● **Выбранный фрагмент**:
==========

Замурованная. 24 года в аду — страница 11 из 44

Фрицль нисколько не сожалел о содеянном. «Почему я должен сожалеть? Я заботился о ней. И я не дал ей увлечься наркотиками».

Но ничто не свидетельствует о том, что Элизабет когда-либо пробовала наркотики. Ее приятель об этом даже не слышал. «То, что сказал ее отец, неправда от первого до последнего слова, – заявил Андреас Круцик. – Такого в принципе быть не могло, чтобы она зашла так далеко и стала наркоманкой... Это все ложь».

Даже сегодня в Вене есть лишь один небольшой центр торговли наркотиками, расположенный на Карлсплатц. Сбежав в Вену, Элизабет остановилась в Бригиттенау, который находился в трех километрах от этого места. А наиболее предпочтительными наркотиками среди сверстников Элизабет были сигареты и алкоголь, что видно и из ее писем.

Ее отец сетовал, что даже когда он нашел ей работу, Элизабет время от времени позволяла себе оставаться дома. Но ведь она была почти ребенком. «Она дважды сбегала и слонялась где-то с людьми сомнительных нравственных устоев, которые не могли оказать на нее хорошего влияния», – сказал он. Сложно представить, впрочем, чтобы на ее пути встретился человек еще более «сомнительных нравственных устоев», чем Йозеф Фрицль собственной персоной.

==========

● **Данные**:

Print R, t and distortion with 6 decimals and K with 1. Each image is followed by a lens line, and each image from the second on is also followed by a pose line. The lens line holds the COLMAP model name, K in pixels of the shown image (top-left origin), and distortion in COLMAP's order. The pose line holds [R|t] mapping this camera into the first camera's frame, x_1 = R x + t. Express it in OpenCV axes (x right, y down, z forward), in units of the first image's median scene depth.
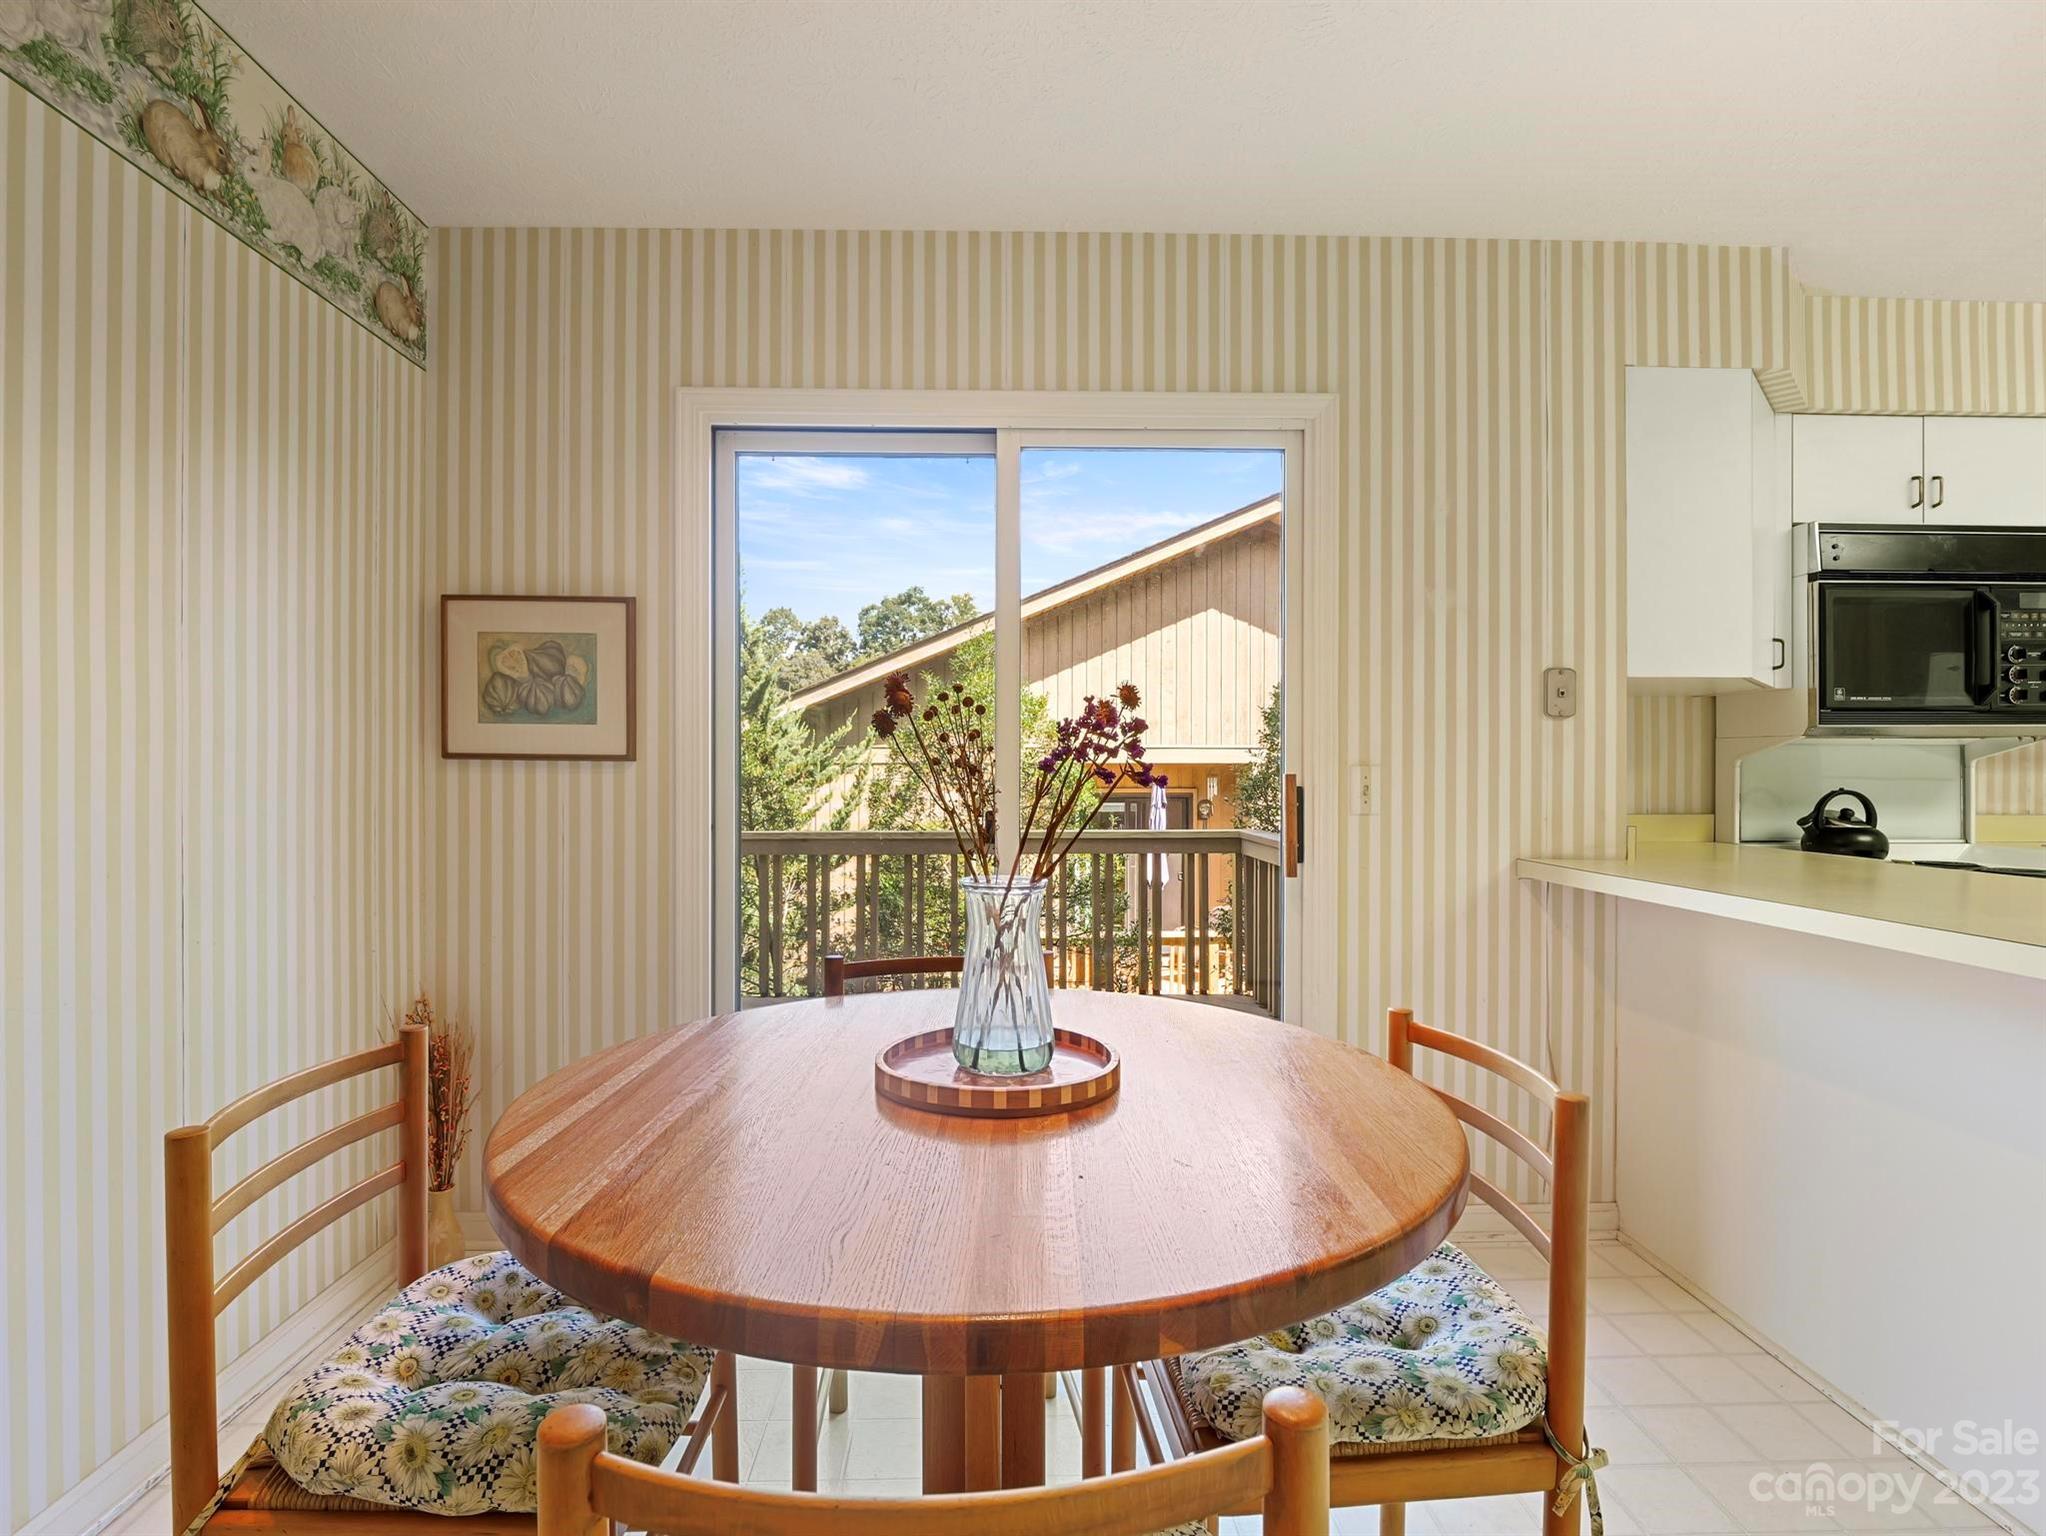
lens RADIAL K [[1008.2, 0, 1003.9], [0, 1008.2, 773.5], [0, 0, 1]] dist [-0.017685, -0.000213]
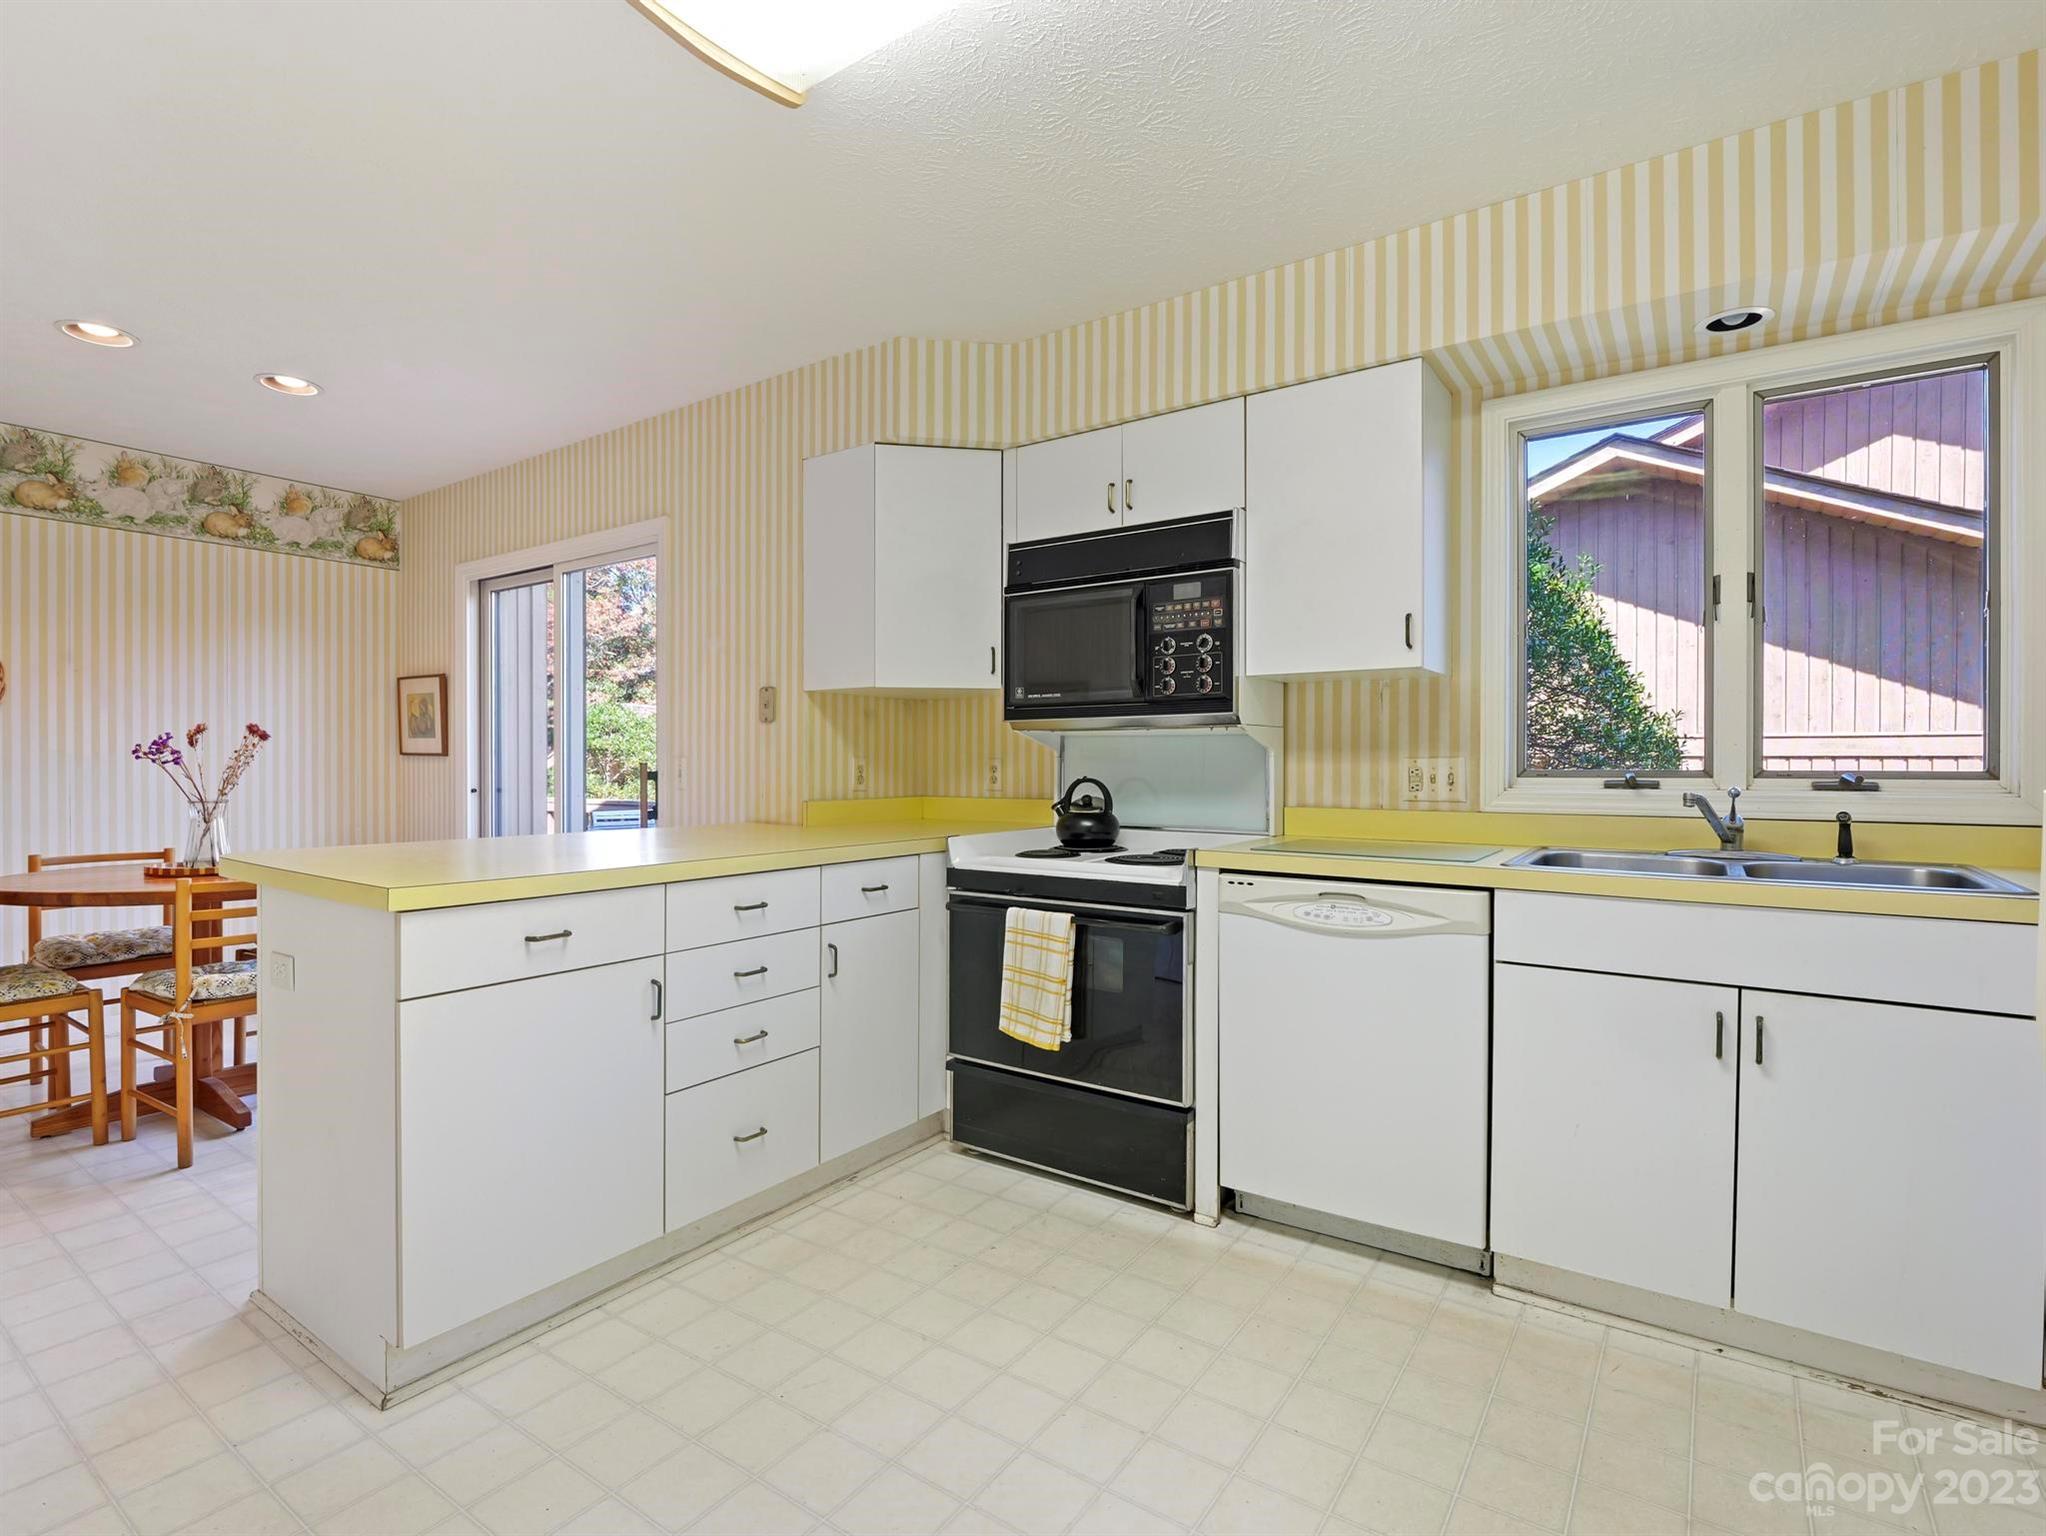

==========

● **Требование**: Обновите фрагмент: приведите его часть от «Ее отец сетовал, что» до «Фрицль собственной персоной.» включительно, заменив «дважды» на «трижды».

● **Результат упражнения**:
Ее отец сетовал, что даже когда он нашел ей работу, Элизабет время от времени позволяла себе оставаться дома. Но ведь она была почти ребенком. «Она трижды сбегала и слонялась где-то с людьми сомнительных нравственных устоев, которые не могли оказать на нее хорошего влияния», – сказал он. Сложно представить, впрочем, чтобы на ее пути встретился человек еще более «сомнительных нравственных устоев», чем Йозеф Фрицль собственной персоной.